If you want to use Spark locally (or via an arbitrary GCP instance in the cloud), we recommend the Storage API Connector for accessing BigQuery tables in Spark as it is the most modern and actively developed connector. It works well with the BigQuery client library which is useful if you need to run arbitrary SQL queries and load their results into Spark.

Using Dataproc

This method requires BigQuery Access to be provisioned.

Dataproc is Google's managed Spark cluster service.

You can spin up a Dataproc cluster with Jupyter using the following command. Insert your values for cluster-name, bucket-name, and project-id there. Your notebooks are stored in Cloud Storage under gs://bucket-name/notebooks/jupyter:

gcloud beta dataproc clusters create cluster-name \ --optional-components=ANACONDA,JUPYTER \ --image-version=1.4 \ --enable-component-gateway \ --properties=^#^spark:spark.jars=gs://spark-lib/bigquery/spark-bigquery-latest.jar \ --num-workers=3 \ --max-idle=3h \ --bucket bucket-name \ --region=us-west1 \ --project project-id

You can retrieve the Jupyter URL with the following command:

gcloud beta dataproc clusters describe cluster-name --region=us-west1 --project project-id | grep Jupyter

After you've finished your work, it's a good practice to delete your cluster:

gcloud beta dataproc clusters delete cluster-name --region=us-west1 --project project-id --quiet

Reading data from BigQuery into Spark

There are two main ways to read data from BigQuery into Spark: using either the storage API and the query API.

Storage API

First, using the Storage API - this bypasses BigQuery's execution engine and directly reads from the underlying storage.

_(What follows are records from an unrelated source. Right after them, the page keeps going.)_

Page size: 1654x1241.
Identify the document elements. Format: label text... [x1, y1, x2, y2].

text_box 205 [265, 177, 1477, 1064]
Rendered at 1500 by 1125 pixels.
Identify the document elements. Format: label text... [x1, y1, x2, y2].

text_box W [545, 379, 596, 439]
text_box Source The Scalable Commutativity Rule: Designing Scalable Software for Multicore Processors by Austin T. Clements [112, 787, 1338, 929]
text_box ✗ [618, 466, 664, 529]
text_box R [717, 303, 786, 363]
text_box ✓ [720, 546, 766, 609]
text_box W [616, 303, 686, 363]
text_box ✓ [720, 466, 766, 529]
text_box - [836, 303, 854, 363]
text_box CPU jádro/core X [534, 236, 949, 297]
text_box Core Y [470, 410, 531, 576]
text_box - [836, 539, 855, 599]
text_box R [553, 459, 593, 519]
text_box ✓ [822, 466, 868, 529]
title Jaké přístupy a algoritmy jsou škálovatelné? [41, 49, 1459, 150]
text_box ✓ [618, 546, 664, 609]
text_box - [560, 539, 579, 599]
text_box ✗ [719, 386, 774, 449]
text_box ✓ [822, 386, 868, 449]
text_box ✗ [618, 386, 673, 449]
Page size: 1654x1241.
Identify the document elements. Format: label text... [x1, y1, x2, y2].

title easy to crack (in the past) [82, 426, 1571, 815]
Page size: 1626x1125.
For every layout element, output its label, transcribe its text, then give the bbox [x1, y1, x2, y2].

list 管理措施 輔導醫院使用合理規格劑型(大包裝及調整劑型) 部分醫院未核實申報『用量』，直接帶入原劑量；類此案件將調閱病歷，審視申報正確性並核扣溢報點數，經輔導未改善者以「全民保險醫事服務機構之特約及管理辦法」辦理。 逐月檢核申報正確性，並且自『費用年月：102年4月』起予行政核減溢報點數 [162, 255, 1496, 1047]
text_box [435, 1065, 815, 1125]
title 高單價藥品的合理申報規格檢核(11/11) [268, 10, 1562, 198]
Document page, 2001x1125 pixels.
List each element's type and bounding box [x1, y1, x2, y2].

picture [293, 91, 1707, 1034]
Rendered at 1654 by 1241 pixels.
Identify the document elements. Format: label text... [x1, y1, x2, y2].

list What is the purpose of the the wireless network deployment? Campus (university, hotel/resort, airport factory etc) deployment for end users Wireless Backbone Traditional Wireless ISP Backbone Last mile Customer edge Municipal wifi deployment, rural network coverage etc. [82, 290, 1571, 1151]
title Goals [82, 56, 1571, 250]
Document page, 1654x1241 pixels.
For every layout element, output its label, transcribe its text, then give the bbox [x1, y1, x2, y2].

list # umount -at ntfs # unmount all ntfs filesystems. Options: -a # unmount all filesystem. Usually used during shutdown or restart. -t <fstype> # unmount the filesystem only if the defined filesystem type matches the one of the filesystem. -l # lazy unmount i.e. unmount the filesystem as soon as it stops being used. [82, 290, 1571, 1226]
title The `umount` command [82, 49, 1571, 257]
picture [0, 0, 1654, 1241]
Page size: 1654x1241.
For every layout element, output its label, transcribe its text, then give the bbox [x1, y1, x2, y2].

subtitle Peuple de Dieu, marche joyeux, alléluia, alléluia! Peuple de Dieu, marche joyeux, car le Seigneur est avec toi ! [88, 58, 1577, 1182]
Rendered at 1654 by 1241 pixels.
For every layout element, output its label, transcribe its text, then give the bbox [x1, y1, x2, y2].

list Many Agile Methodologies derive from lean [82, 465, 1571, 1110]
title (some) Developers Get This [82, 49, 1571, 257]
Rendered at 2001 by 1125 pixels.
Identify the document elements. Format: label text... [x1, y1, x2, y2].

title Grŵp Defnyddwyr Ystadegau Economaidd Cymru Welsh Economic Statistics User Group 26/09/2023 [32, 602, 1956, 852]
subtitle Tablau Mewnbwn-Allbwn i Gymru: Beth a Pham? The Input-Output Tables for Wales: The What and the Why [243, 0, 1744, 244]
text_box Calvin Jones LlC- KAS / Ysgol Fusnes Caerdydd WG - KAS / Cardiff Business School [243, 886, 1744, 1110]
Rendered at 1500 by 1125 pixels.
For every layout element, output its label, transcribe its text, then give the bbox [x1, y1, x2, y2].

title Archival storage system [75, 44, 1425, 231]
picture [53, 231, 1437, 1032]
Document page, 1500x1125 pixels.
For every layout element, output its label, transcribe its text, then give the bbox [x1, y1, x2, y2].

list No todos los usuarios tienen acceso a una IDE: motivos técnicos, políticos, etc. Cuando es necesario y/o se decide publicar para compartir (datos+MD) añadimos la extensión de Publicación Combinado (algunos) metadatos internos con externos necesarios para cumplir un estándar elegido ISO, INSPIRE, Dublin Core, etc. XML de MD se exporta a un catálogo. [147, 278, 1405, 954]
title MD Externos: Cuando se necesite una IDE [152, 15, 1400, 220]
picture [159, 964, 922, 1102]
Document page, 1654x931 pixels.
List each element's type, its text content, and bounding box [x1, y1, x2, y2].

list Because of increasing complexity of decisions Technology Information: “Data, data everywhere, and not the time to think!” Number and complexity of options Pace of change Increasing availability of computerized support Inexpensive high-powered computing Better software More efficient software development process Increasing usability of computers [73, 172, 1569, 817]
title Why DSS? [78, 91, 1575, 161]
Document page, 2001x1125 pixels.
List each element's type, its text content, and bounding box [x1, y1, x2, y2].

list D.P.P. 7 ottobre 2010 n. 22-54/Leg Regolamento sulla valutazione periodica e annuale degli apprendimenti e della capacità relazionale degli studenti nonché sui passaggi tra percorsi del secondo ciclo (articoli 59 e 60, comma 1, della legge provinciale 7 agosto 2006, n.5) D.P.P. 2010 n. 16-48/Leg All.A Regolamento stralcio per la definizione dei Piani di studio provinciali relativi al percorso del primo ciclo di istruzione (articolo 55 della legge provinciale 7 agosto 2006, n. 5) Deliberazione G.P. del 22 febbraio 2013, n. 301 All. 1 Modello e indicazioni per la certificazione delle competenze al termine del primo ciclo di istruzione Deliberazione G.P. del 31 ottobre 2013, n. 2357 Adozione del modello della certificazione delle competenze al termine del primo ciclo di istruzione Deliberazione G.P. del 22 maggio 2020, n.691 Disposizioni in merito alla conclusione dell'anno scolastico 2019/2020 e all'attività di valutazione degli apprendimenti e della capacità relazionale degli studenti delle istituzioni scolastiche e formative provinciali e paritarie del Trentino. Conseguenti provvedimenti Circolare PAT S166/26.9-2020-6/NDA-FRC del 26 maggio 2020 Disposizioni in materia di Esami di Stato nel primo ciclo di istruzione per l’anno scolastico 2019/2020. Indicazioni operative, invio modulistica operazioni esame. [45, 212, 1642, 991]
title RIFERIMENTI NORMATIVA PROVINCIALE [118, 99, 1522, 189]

This is the preferred method of loading data from BigQuery into Spark.

It is more efficient for reading large amounts of data into Spark, and supports basic column and partitioning filters.

Example of using the Storage API from Databricks:

dbutils.library.installPyPI("google-cloud-bigquery", "1.16.0") dbutils.library.restartPython() from google.cloud import bigquery def get_table(view): """Helper for determining what table underlies a user-facing view, since the Storage API can't read views.""" bq = bigquery.Client() view = view.replace(":", ".") # partition filter is required, so try a couple options for partition_column in ["DATE(submission_timestamp)", "submission_date"]: try: job = bq.query( f"SELECT * FROM `{view}` WHERE {partition_column} = CURRENT_DATE", bigquery.QueryJobConfig(dry_run=True), ) break except Exception: continue else: raise ValueError("could not determine partition column") assert len(job.referenced_tables) == 1, "View combines multiple tables" table = job.referenced_tables[0] return f"{table.project}:{table.dataset_id}.{table.table_id}" # Read one day of main pings and select a subset of columns. core_pings_single_day = spark.read.format("bigquery") \ .option("table", get_table("moz-fx-data-shared-prod.telemetry.main")) \ .load() \ .where("submission_timestamp >= to_date('2019-08-25') submission_timestamp < to_date('2019-08-26')") \ .select("client_id", "experiments", "normalized_channel")

A couple of things are worth noting in the above example.

  • get_table is necessary because an actual table name is required to read from BigQuery here, fully qualified with project name and dataset name. The Storage API does not support accessing VIEWs, so the convenience names such as telemetry.core are not available via this API.
  • You must supply a filter on the table's date partitioning column, in this case submission_timestamp. Additionally, you must use the to_date function to make sure that predicate push-down works properly for these filters.

Query API

If you want to read the results of a query (rather than directly reading tables), you may also use the Query API.

This pushes the execution of the query into BigQuery's computation engine, and is typically suitable for reading smaller amounts of data. If you need to read large amounts of data, prefer the Storage API as described above.

Example:

from google.cloud import bigquery bq = bigquery.Client() query = """ SELECT event_string_value, count(distinct client_id) AS client_count FROM mozdata.telemetry.events WHERE event_category = 'normandy' AND event_method = 'enroll' AND submission_date = '2019-06-01' GROUP BY event_string_value ORDER BY client_count DESC LIMIT 20 """ query_job = bq.query(query) # Wait for query execution, then fetch results as a pandas dataframe. rows = query_job.result().to_dataframe()

Persisting data

You can save data resulting from your Spark analysis as a BigQuery table or to Google Cloud Storage.

You can also save data to the Databricks Filesystem.